Comment 4: Here are the comments of University of Georgia law prof Jim Smith, who is the current author of the Friedman on Contracts and Conveyances of Real Property treatise:

I agree with you (comment 2) that according to the supreme court’s  opinion the buyers appear to have a right to "general damages" which, as far as we can tell, is not offset by either 10k or the amount the buyers received in settlement from the escrow agent (which may equal 10k but who knows?).  The supreme court is wrong here as a general matter -- the buyers would be overcompensated.  If the escrow agent were still in the litigation as a defendant, its liability and Bock's liability have to be considered together to figure how much the buyers may collect (just like defendants who are jointly and severally liable for a wrong).  I know nothing about special rules of procedure/damages that apply when one defendant settles (is this covered by the settlement agreement?), so maybe the court is right due to the fact of settlement.
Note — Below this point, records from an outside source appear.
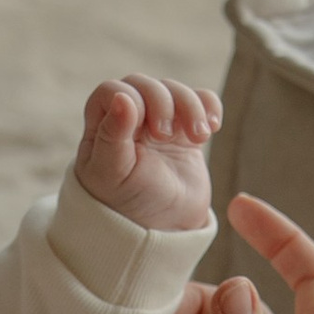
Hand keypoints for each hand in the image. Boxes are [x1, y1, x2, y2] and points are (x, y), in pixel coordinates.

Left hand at [74, 73, 221, 237]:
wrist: (163, 228)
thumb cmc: (127, 204)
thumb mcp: (112, 174)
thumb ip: (112, 135)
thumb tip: (123, 97)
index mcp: (102, 124)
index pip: (114, 90)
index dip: (133, 101)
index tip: (146, 133)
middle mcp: (130, 117)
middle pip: (147, 85)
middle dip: (163, 103)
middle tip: (167, 137)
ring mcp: (160, 120)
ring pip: (176, 90)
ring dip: (191, 107)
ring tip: (199, 137)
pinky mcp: (187, 129)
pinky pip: (202, 100)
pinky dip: (210, 107)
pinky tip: (212, 128)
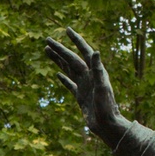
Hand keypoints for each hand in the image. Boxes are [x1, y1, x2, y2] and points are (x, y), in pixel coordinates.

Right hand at [45, 28, 124, 143]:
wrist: (107, 125)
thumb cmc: (106, 107)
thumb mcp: (102, 87)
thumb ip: (98, 70)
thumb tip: (95, 51)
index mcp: (94, 72)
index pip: (83, 52)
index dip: (76, 40)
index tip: (67, 30)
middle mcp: (89, 76)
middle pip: (71, 59)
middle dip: (60, 49)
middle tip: (47, 39)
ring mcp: (84, 86)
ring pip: (68, 69)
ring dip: (58, 60)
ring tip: (47, 51)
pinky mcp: (81, 96)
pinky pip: (70, 84)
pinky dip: (63, 78)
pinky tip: (57, 74)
It's hard to tell whether the parties intended the 10k as the limit to Bock's duty to complete the house (what you describe in comment 2 as "liquidated damages" approach), or whether they intended that the retention of the 10k merely secured Bock's obligation to finish (what the supreme court believes).  The parts of the escrow agreement quoted by the Court of Appeals suggests the former (this is your slant), but without the whole agreement to read, it's hard to tell.  If I had to justify the supreme court opinion, my argument is that in case of doubt or ambiguity, an escrow agreement for repairs/completion should be interpreted as security and not on a cap.  It's too hard for homebuyers to know whether they've picked a realistic sum. 

For a complicated transaction, you'd have to hire an independent expert to decide what is will really cost to fix the problems.